What are the unwritten laws of your job

Every job has some sort of Murphy’s Law type rules. Mine is that all hostel guests will wait until one in the morning, after you have gone to bed, to make complaints. The complaints will always be things you can do nothing about (Last night it was two girls complaining that there weren’t any other guests to mingle with, not quite understanding that it’s called the low season for a reason).

Which immutable laws of nature apply to your job?

“Get it in writing.”

What Paul said. Plus: “cover your ass”. CC your boss, his boss, all their relatives, and the CEO in every email if an issue becomes “hot”.

I forgot: “Don’t always trust the customer.” If they say: “We didn’t change anything, and all of a sudden our database won’t start”, they changed something.

No matter how much someone says that they have tested your pre-launch website and that everything looks good… they will wait until 20 minutes AFTER it’s launched before noticing the most basic possible way in which what it does is not quite what they want. :smiley:

The words of wisdom of an old-timer, when I was first in the job, many years ago (and my subsequent experience seems to have proven him right):

“DON’T VOLUNTEER FOR ANYTHING. DON’T ANSWER TELEPHONES.”

“They will forget”

Document every conversation with students, even though you aren’t an actual therapist yourself.
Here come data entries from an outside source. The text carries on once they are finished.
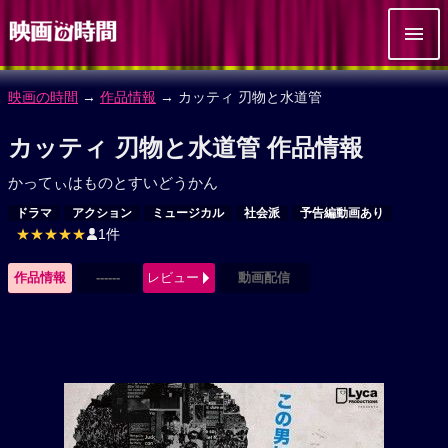
映画の時間
→
作品情報
→ カッティ 刃物と水道管
カッティ 刃物と水道管 作品情報
かってぃはものとすいどうかん
ドラマ
アクション
ミュージカル
社会派
予告編動画あり
★★★★★
1件
作品情報
------
レビュー
動画配信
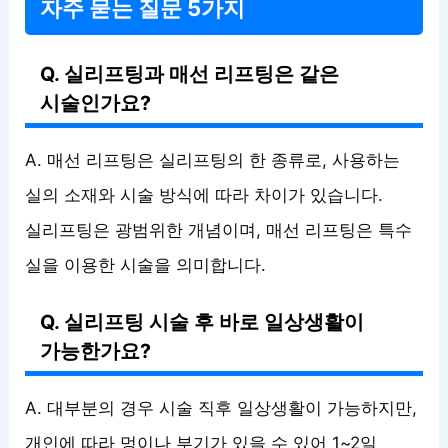
자주 묻는 질문 5가지
Q. 실리프팅과 매선 리프팅은 같은
시술인가요?
A. 매선 리프팅은 실리프팅의 한 종류로, 사용하는
실의 소재와 시술 방식에 따라 차이가 있습니다.
실리프팅은 광범위한 개념이며, 매선 리프팅은 특수
실을 이용한 시술을 의미합니다.
Q. 실리프팅 시술 후 바로 일상생활이
가능한가요?
A. 대부분의 경우 시술 직후 일상생활이 가능하지만,
개인에 따라 멍이나 부기가 있을 수 있어 1~2일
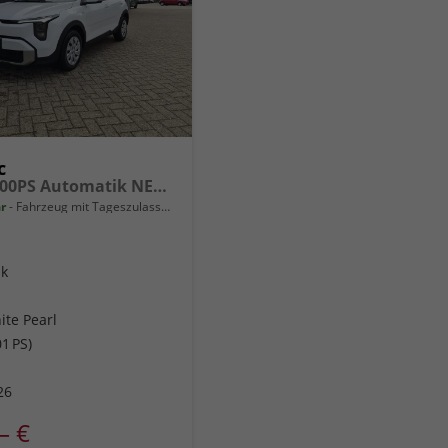
c
1.0 T-GDI 100PS Automatik NEUES MODELL Sitzheizung Lenkradheizung PDC v+h Rückf.Kamera Klima Bluetooth Touchscreen Apple CarPlay Android Auto Tempomat
ar
Fahrzeug mit Tageszulassung
ik
te Pearl
1 PS)
26
– €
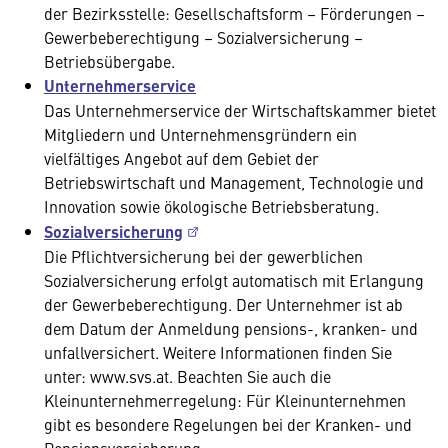
der Bezirksstelle: Gesellschaftsform – Förderungen –
Gewerbeberechtigung – Sozialversicherung –
Betriebsübergabe.
Unternehmerservice
Das Unternehmerservice der Wirtschaftskammer bietet
Mitgliedern und Unternehmensgründern ein
vielfältiges Angebot auf dem Gebiet der
Betriebswirtschaft und Management, Technologie und
Innovation sowie ökologische Betriebsberatung.
Sozialversicherung
Die Pflichtversicherung bei der gewerblichen
Sozialversicherung erfolgt automatisch mit Erlangung
der Gewerbeberechtigung. Der Unternehmer ist ab
dem Datum der Anmeldung pensions-, kranken- und
unfallversichert. Weitere Informationen finden Sie
unter: www.svs.at. Beachten Sie auch die
Kleinunternehmerregelung: Für Kleinunternehmen
gibt es besondere Regelungen bei der Kranken- und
Print out their e-mails and place them in their files.

If you begin to do the much needed, very neglected filing – or even announce your intentions to do so – all hell will break loose.

There will be dire (current) client emergencies, security procedures, trips to the ER and 6 new clients assigned without our office being told until the clients walk in the door. Oh, and at least two warrants will need to be walked through. Right now.*

I wish that was hyperbole. God, I wish it was.

Also, never disagree with the director. Ever. Just nod and smile.

*I work in a juvenile detention center/intensive supervised probation office.

Beware of the phone ringing at 4:58 PM on a Friday. This is always the call with the issue that takes 55 minutes to resolve. It’s never an emergency, it’s just some kooky thing that sucks up too much time. We always answer the phone of course, but there’s a lot of eye-rolling when it rings at that time.

Pebkac.

Give everybody a day off, shut down the shop and intend on just being there for a couple of hours yourself and a customer will call needing something urgent that will necessitate your waiting around all morning for them to come and pick up.

Can y’all tell that happened to me this morning? Things were real slow, so I got all generous yesterday and told everybody that they could have to day off (with pay!) as an extra holiday. Naturally the phone rings this morning five freakin’ minutes after I get here, so I will sit here until the customer comes to get the one item they cannot live without another second. Wanna start a betting pool that it’ll be early afternoon before the fool even shows up?

New employees will have a modicum of skill in some area, but in the rest of the areas where they need to know how to do specific functions, they will be partially or totally useless. For example, people who come to work in radio, to make sound for the air, who have never operated a digital sound recording program or edited anything in their entire lives. They won’t know how to read a level meter, or know how to record without overloading the signal. Everything they do will sound like crap because they don’t know what they’re doing and are terrified to learn. Then they’ll make a bunch of recordings that are unusable, because they misunderstood the instructions and save them as way files (instead of .wav). Despite numerous, frequent offers to teach them how to do their jobs, they will never, ever find the time, or ask for any assistance. If possible, they will be computer illiterate.

This is retail.

All rules apply only when a manager is watching. If a manager is not watching, no rules apply.
If a supervisor tells you to do something that bends the rules, and you do it, and a manager sees you, you are in trouble. The supervisor will get a raise.

Managers have no rules. No drinks on the sales floor, unless you’re a manager. If an empty drink container is found on the sales floor, you get in trouble, even if it was your manager that left it.

I need to go into business for myself.

Never Question the Head of our Legal Divison. About anything. She’s right. Move along.

I work in residential property management (mostly lower income, but not subsidized). Our unwritten rule is thus: If a tenant is talking, and it’s about money or their property, there’s a 90% chance that they’re lying. Really. It’s sad, but true.

:confused:

I gotta eat my words. The customer showed up at 9:45 this morning to get what he wanted. That means I can get outta here when I decide to now. See, I knew if I said he wouldn’t show up he’d show up… or sump’n like that.

I think it stands for Problem Exists Between Keyboard And Computer. Although I have always seen it as Pebcac - Problem Exists Between Chair And Computer.

No matter how many times you review and edit a document, you will find errors in the 500 copies that come back from the printer.